From e17dbe10eeb4dc246bf88d5a0a27ec8543ef4a29 Mon Sep 17 00:00:00 2001
From: Swati Sehgal <swsehgal@redhat.com>
Date: Thu, 10 Jun 2021 10:53:44 +0100
Subject: [PATCH] [WIP] Consolidate the two Topology aware Scheduling KEPs into
 one.

- This KEP consolidates the following two KEPs into one
  - https://github.com/kubernetes/enhancements/pull/1858
  - https://github.com/kubernetes/enhancements/pull/1870

- Also the KEP talks about introducing NodeResourceTopology
   as a native Kubernetes resource.

Co-authored-by: Alexey Perevalov <alexey.perevalov@huawei.com>
Signed-off-by: Swati Sehgal <swsehgal@redhat.com>
---
 .../README.md                                 | 472 ++++++++++++++++++
 .../kep.yaml                                  |  42 ++
 2 files changed, 514 insertions(+)
 create mode 100644 keps/sig-node/2044-topology-awareness-in-kube-scheduler/README.md
 create mode 100644 keps/sig-node/2044-topology-awareness-in-kube-scheduler/kep.yaml

diff --git a/keps/sig-node/2044-topology-awareness-in-kube-scheduler/README.md b/keps/sig-node/2044-topology-awareness-in-kube-scheduler/README.md
new file mode 100644
index 000000000000..0b74c0106660
--- /dev/null
+++ b/keps/sig-node/2044-topology-awareness-in-kube-scheduler/README.md
@@ -0,0 +1,472 @@
+# Topology awareness in Kube-scheduler
+
+<!-- toc -->
+- [Summary](#summary)
+- [Motivation](#motivation)
+  - [Goals](#goals)
+  - [Non-Goals](#non-goals)
+- [Proposal](#proposal)
+  - [Changes to the API](changes-to-the-api)

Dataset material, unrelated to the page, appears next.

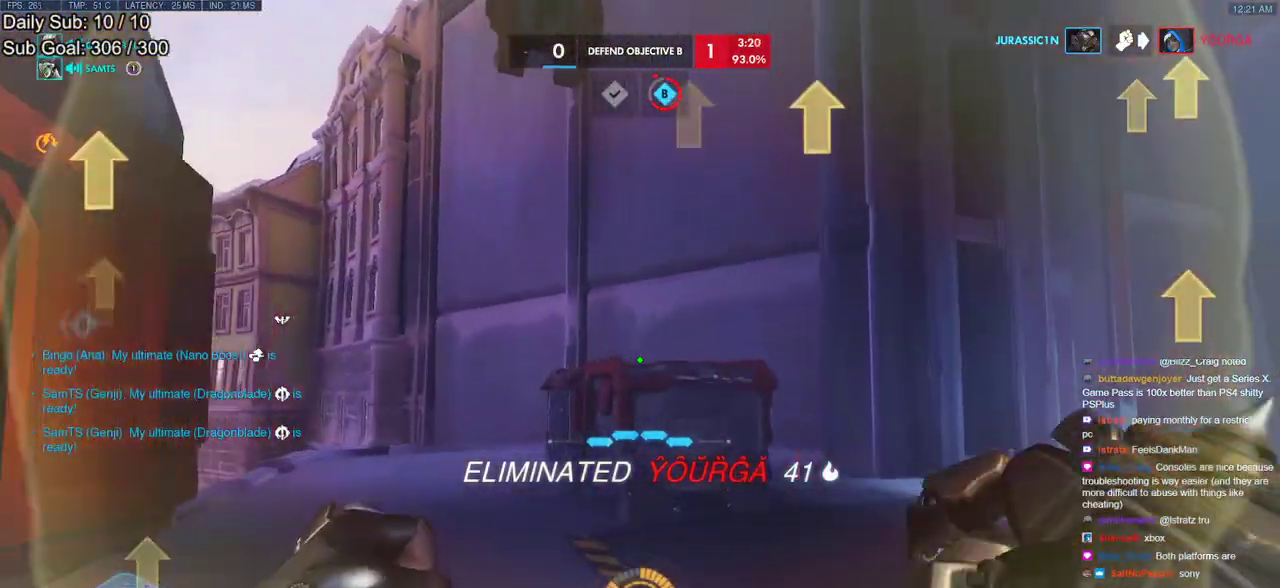
{"keys": ["a", "w"], "mouse": [], "events": [[17, "a", "down"]]}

+  - [Scheduler Plugin implementation details](#scheduler-plugin-implementation-details)
+  - [Description of the Scheduling Algorithm](#description-of-the-scheduling-algorithm)
+- [Alternative Solution](#alternative-solution)

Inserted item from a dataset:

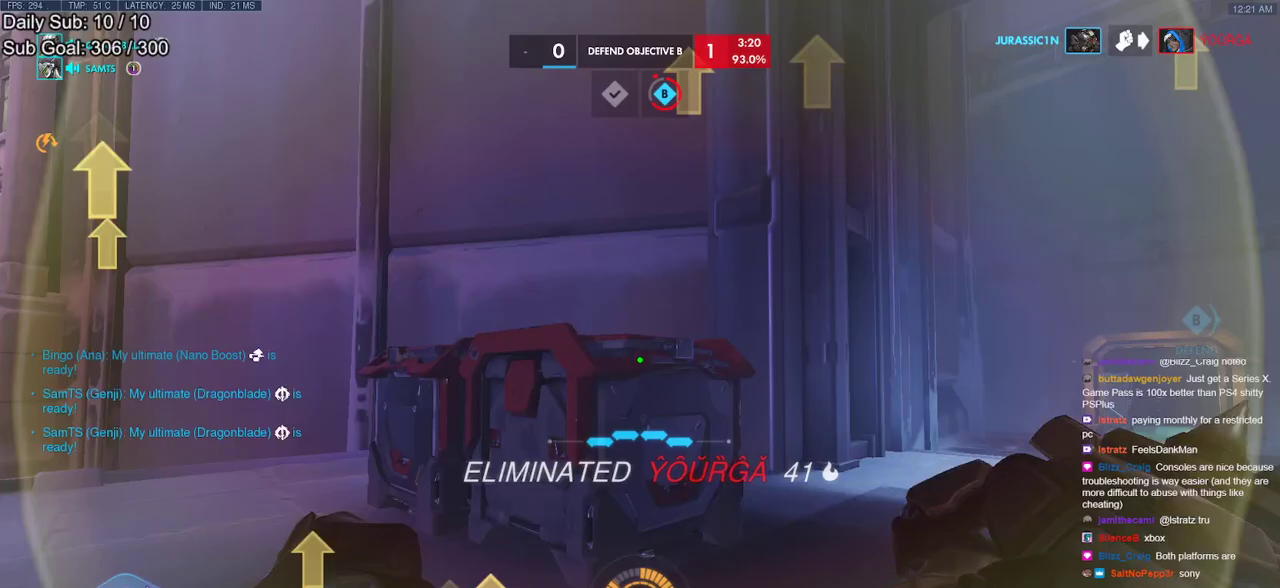
{"keys": ["a", "w"], "mouse": [], "events": []}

+  - [Exporter Daemon Implementation Details](#exporter-daemon-implementation-details)
+  - [Topology format](#topology-format)
+  - [CRD API](#crd-api)
+  - [Plugin implementation details](#plugin-implementation-details)
+    - [Topology information in the NodeResourceTopologyMatch plugin](#topology-information-in-the-noderesourcetopologymatch-plugin)

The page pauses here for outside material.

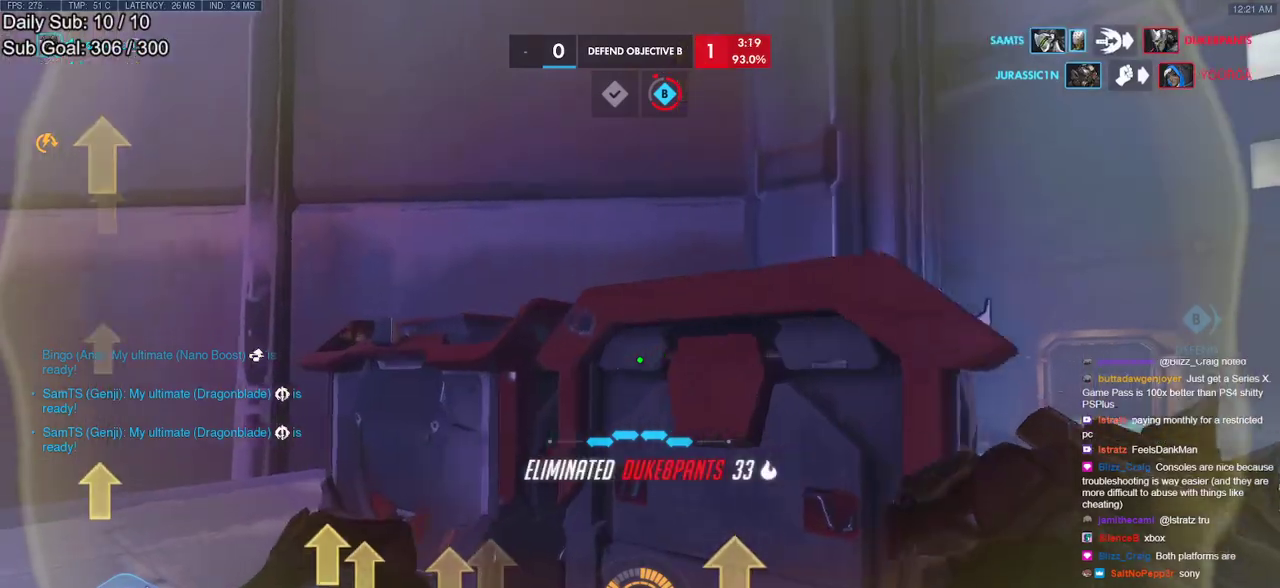
{"keys": ["a", "s"], "mouse": [], "events": [[100, "w", "up"], [283, "s", "down"]]}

+    - [Description of the Algorithm](#description-of-the-algorithm)
+  - [Accessing NodeResourceTopology CRD](#accessing-noderesourcetopology-crd)
+- [Use cases](#use-cases)
+- [Known limitations](#known-limitations)
+- [Test plans](#test-plans)
+- [Graduation criteria](#graduation-criteria)
+- [Production Readiness Review Questionnaire](#production-readiness-review-questionnaire)
+  - [Feature enablement and rollback](#feature-enablement-and-rollback)
+- [Implementation history](#implementation-history)
+<!-- /toc -->
+
+# Summary
+
+Kubernetes clusters composed of nodes with complex hardware topology are becoming more prevalent.
+[Topology Manager](https://kubernetes.io/docs/tasks/administer-cluster/topology-manager/) was
+introduced in kubernetes as part of kubelet in order to extract the best performance out of
+these high performance hybrid systems. It performs optimizations related to resource allocation
+in order to make it more likely for a given pod to perform optimally. In scenarios where
+Topology Manager is unable to align topology of requested resources based on the selected
+Topology Manager policy, the pod is rejected with Topology Affinity Error.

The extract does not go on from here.